Ilaria Cucchi è voluta intervenire in difesa di Riccardo Casamassima e la moglie, Maria Rosati, entrambi carabinieri, che con le loro dichiarazioni hanno permesso la riapertura del processo, e di Francesco Tedesco, il quale ha accusato del pestaggio di Cucchi i coimputati Alessio Di Bernardo e Raffaele D’Alessandro. «L’unica cosa che Nistri si è sentito di dirmi è che gli unici testimoni che hanno avuto il coraggio di rompere l’omertà verranno puniti con procedimenti disciplinari». Alla ministra Trenta, invece, ha chiesto aiuto «contro i post infamanti e violenti su pagine di Facebook in gran parte gestiti da appartenenti a polizia e carabinieri». L’intervista a Charlie Barnao, a pagina 16 del numero in edicola, è utile per capire le ragioni di certi atteggiamenti da parte di appartenenti alle forze dell’ordine. Proprio la ministra, però, ha voluto gettare acqua sul fuoco con un post in cui afferma che «Nistri non ha portato avanti alcun sproloquio e non ha manifestato nei confronti di nessuno pregiudizi punitivi. Se lo avesse fatto sarei intervenuta! Semplicemente, ha rimarcato l’obbligo per tutti i gradi al rispetto delle regole, il che rientra nelle sue prerogative di Comandante». Ma è proprio alla catena gerarchica che ora punta la Procura dopo che la testimonianza di Tedesco ha dato impulso ai nuovi accertamenti.

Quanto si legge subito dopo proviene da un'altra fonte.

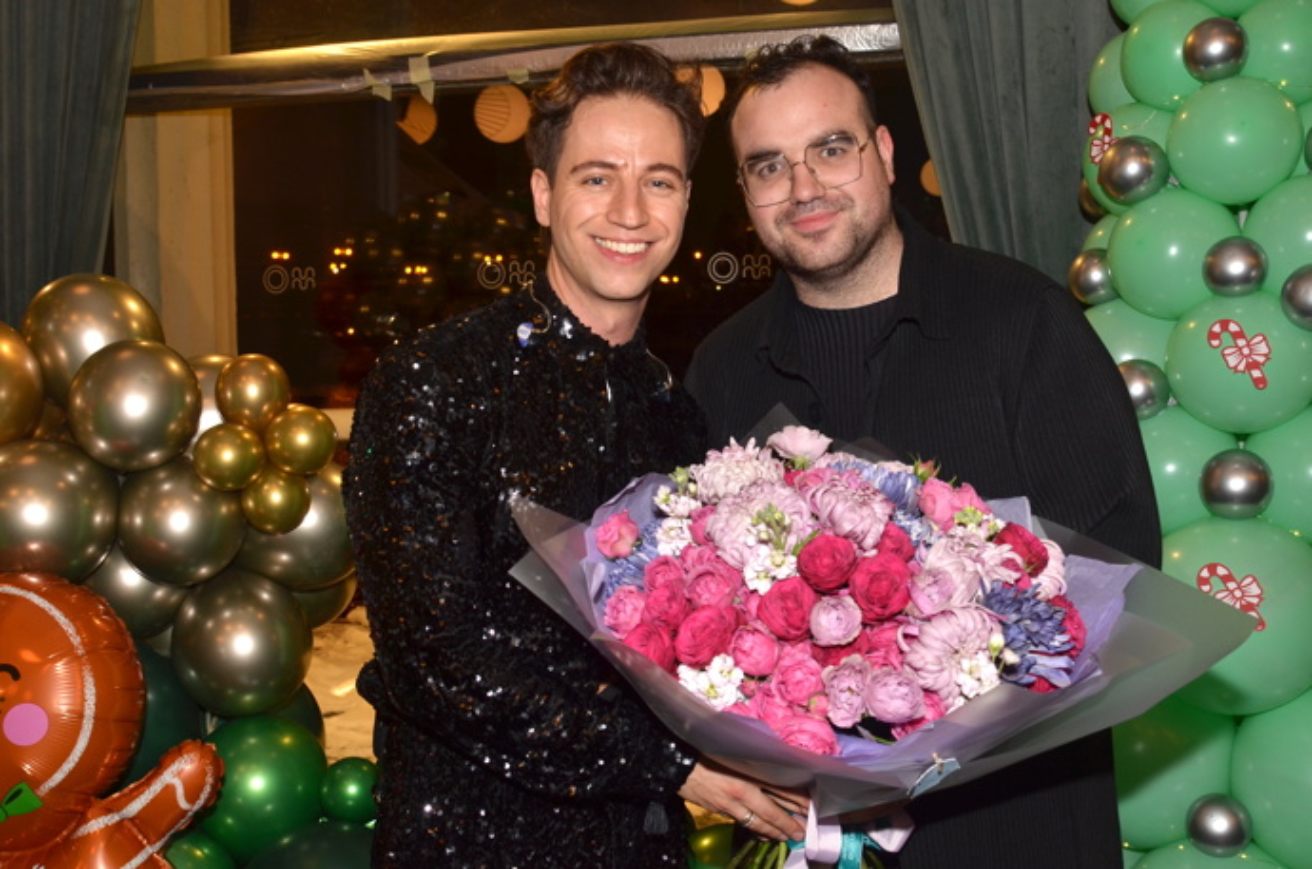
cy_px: 434
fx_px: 1309
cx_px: 656
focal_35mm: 36
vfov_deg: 36.7
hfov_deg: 53.2
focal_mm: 24
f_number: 5.6
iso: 500
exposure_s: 1/60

Ora, oltre agli esiti dell’inchiesta, sono attese anche le risultanze dei procedimenti disciplinari nei confronti di Casamassima e Rosati e anche dei tre carabinieri imputati per omicidio preterintenzionale, compreso Tedesco. I provvedimenti, che potrebbero riguardare la destituzione o la sospensione dal Corpo, per il reato di abuso di autorità (già prescritto) sono stati notificati nel luglio scorso, il giorno dopo l’interrogatorio di Tedesco al quale ne fu data notizia mentre andava a rendere la sua testimonianza. A parlare di «anticipazione illegittima e ingiustificata» sull’esito dei provvedimenti è stato anche Eugenio Pini, legale di Tedesco.

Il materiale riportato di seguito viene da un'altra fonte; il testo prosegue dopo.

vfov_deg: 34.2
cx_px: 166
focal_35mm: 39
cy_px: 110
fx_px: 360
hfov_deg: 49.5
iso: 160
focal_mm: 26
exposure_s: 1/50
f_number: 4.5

Ma è proprio a questi carabinieri che dobbiamo un processo negato per anni dopo un proclama dell’allora ministro La Russa che assolveva a priori l’Arma già sconvolta all’epoca, proprio a Roma, dallo scandalo di alcuni militari che volevano ricattare l’allora Governatore Marrazzo e dal flop di alcune inchieste come quella per gli stupri della Caffarella.

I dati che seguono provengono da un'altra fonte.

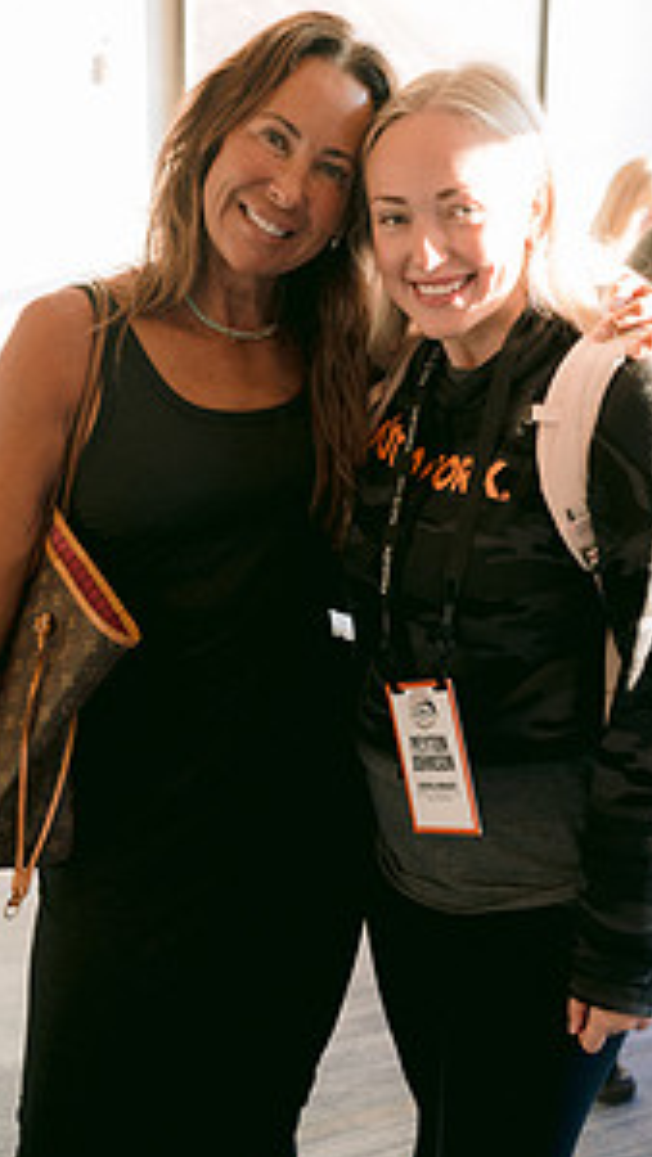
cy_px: 632
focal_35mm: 55
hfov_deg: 21.7
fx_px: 1689
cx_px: 201
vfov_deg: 37.8
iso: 500
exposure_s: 1/100
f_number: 3.2
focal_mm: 35
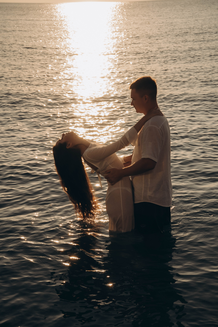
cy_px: 164
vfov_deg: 29.2
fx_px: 627
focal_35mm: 69
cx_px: 109
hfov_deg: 19.7
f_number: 11
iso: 500
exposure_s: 1/500
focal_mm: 69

È utile ricapitolare i sette falsi che sono stati accertati in questa storia: furono manomessi il verbale di arresto e perquisizione, il registro del fotosegnalamento, artefatte le annotazioni di servizio della caserma dove Cucchi passò la notte per celare le conseguenze del pestaggio, fu impedita la nomina del legale che Stefano aveva indicato, sulle carte che arrivarono all’udienza di convalida c’era scritto che era albanese e senza fissa dimora, fu falsificato il registro che custodiva il rapporto stilato da Tedesco sei giorni dopo il pestaggio, alla notizia della morte di Cucchi, e perfino le sequenze informatiche dei protocolli interni sarebbero state manomesse. Seguì una riunione collegiale tra tutti i coinvolti e i loro superiori che doveva servire a cementare tutti attorno a una versione condivisa. E le consuete dosi da cavallo di retorica sulla benemerita.
Se abbiamo voluto dedicare la copertina a Ilaria Cucchi è per illuminare tutte le storie di “malapolizia”, perché si trovi il modo, insieme, perché non succeda mai più.